Justice Susan Odongo of the Commercial Division of the High Court has saved more than 3500 Ugandans working with Massalia SMC Limited a betting company from losing their jobs by staying the enforcement of Uganda Revenue Authority (URA) collection to a tune of Shs24.7bn from the company’s trustee portal.
In her ruling, the judge agreed with the affidavit evidence of Francis Xavier Drani the betting company’s authorised Tax Agent who stated that URA’s actions were in total violation of the orders issued by the Tax Appeals Tribunal which declared that using a wrong methodology in assessing the betting company’s taxes is illegal.
Drani told court that URA’s Shs24.7bn new tax assessments was made based on the wrong assumptions that all deposits are stakes and all withdrawals are payouts for winnings.

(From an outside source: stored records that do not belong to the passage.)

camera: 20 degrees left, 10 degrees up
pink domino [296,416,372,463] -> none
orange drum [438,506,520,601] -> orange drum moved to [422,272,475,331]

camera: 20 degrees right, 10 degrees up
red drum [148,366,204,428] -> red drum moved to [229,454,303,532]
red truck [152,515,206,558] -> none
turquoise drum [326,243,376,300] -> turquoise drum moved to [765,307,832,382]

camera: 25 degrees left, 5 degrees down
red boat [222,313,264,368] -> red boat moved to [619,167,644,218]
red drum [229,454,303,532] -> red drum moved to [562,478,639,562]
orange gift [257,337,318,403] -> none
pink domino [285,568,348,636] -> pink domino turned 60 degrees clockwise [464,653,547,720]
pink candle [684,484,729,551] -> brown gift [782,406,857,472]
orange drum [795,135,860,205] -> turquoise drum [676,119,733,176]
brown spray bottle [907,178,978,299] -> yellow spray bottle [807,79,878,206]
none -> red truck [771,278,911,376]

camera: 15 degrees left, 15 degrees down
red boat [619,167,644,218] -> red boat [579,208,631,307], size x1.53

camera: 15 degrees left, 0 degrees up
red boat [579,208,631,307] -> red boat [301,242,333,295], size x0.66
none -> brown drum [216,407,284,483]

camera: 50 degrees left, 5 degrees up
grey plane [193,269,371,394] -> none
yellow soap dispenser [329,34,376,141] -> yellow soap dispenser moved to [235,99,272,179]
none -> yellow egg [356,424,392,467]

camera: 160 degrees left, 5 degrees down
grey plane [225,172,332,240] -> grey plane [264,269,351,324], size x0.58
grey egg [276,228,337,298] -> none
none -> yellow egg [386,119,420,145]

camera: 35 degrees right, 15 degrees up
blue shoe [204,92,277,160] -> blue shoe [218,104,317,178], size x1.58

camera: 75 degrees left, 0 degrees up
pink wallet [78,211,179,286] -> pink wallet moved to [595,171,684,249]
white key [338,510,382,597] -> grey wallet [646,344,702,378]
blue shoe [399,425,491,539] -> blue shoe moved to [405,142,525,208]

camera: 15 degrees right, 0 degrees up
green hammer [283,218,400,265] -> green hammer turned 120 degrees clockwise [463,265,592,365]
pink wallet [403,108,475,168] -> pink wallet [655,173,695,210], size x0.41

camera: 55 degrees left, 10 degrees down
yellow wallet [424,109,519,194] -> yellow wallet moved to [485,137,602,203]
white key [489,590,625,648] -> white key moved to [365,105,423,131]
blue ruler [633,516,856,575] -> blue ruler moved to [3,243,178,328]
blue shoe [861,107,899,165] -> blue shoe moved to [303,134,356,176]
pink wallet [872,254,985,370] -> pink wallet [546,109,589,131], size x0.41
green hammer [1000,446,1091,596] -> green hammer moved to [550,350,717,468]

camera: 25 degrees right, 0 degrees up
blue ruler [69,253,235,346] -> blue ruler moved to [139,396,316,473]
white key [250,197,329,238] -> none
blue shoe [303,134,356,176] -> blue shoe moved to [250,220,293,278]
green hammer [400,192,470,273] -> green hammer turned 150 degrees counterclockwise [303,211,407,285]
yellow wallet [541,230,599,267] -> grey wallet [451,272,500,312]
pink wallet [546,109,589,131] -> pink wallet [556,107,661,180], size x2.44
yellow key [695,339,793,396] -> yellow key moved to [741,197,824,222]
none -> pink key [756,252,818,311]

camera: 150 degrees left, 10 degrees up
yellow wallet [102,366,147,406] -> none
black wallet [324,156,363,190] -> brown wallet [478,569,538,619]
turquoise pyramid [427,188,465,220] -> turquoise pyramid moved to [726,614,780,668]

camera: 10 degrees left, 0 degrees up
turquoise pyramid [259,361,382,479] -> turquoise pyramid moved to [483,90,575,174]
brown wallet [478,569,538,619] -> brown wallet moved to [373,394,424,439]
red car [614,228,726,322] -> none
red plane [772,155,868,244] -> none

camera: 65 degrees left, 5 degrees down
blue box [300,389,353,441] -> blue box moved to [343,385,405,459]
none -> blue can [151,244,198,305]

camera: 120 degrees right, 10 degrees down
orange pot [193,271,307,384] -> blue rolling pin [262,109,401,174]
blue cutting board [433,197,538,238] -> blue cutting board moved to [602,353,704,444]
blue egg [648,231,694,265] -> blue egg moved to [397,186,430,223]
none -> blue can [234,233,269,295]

The judge disagreed with URA’s evidence filed by Teddy Kyaligonza, the authority’s Acting Manager of the Information Communication Technology and Gaming Sector, that the assessments in dispute were fresh and different in both substance and form.
She explains that the assessments relate to a new tax period (September 2023 to June 2024) and the figures were reconciled based on workings provided by the betting company insisting that the authority is executing its duty-bound by law to collect taxes, which are the lifeblood of the economic development of Uganda.
However, the judge noted in her ruling that the core of the dispute lies in whether a change in the tax period constitutes a change in the taxation substance.
She based on the Tribunal’s decision which held that treating all deposits as stakes and all withdrawals as winnings was legally flawed, excessive, and unlawful noting that Gaming Tax must be computed on the net difference between stakes and payouts as stated in Section 48 of the Lotteries and Gaming Act.
The judge wondered why URA based its findings on assessing tax on data obtained from payment aggregators MTN, Airtel, and Pegasus which are third party well knowing that the tribunal directed them to base their assessment on the betting company’s Apollo Soft transactional data.
She added that treating all withdrawals as taxable winnings without reconciliation to the Apollo Soft system, which is the only system capable of identifying actual wins was a wrong.
The judge explained that staying the actions of URA against a taxpayer was helping the appeal before her which resulted from the decision of the Tax Appeals Tribunal from turning academic.
“I, therefore find that the impugned assessments are not substantively fresh. They represent a persistent administrative refusal to adhere to a valid and binding judicial directive,” she stated.
She added, “The Respondent cannot circumvent the Tax Appeals Tribunal’s Ruling by simply changing the date of the assessment while retaining the identical, unlawful computation logic. To allow this would be to sanction a cycle of administrative defiance that undermines the rule of law.”
She agreed with the betting company that it is facing imminent risk of substantial loss and irreparable injuries if court allows them to lose Shs24.7bn, a portion of which is punters’ money held in trust.
The betting company added that enforcement would lead to business closure, loss of customer confidence, and the immediate loss of jobs for 3,500 employees noting that the balance lies in their favour because URA already holds their Shs8bn.
The judge disagreed with URA’s submissions that the balance of convenience favours the State, which is duty-bound to collect taxes described as the lifeblood of the economic development of Uganda.
“Such a collapse and the subsequent loss of employment for thousands cannot be adequately compensated for damages. On balance of convenience, the Respondent argues that the lifeblood of the economy is at stake. However, the Applicant has demonstrated good faith by expressing a willingness to pay the lawfully assessed amount of Shs4bn based on the Tax Appeals Tribunal’s mandated methodology,” she stated
The judge asked URA for a predictable investment climate rather than allowing administrative actions that may lead to business insolvency before a legal dispute is fully resolved.
She emphasised that allowing URA to continue enforcing a methodology that has been declared unlawful under the guise of fresh assessments while its own appeal is pending would signal regulatory arbitrariness and undermine public confidence in the judicial process.
“I find that the public interest heavily favours the preservation of the status quo. Protecting the integrity of the appellate process and preventing the irreversible destruction of a major employer outweighs the immediate collection of a disputed tax amount derived from a discredited methodology,” she noted.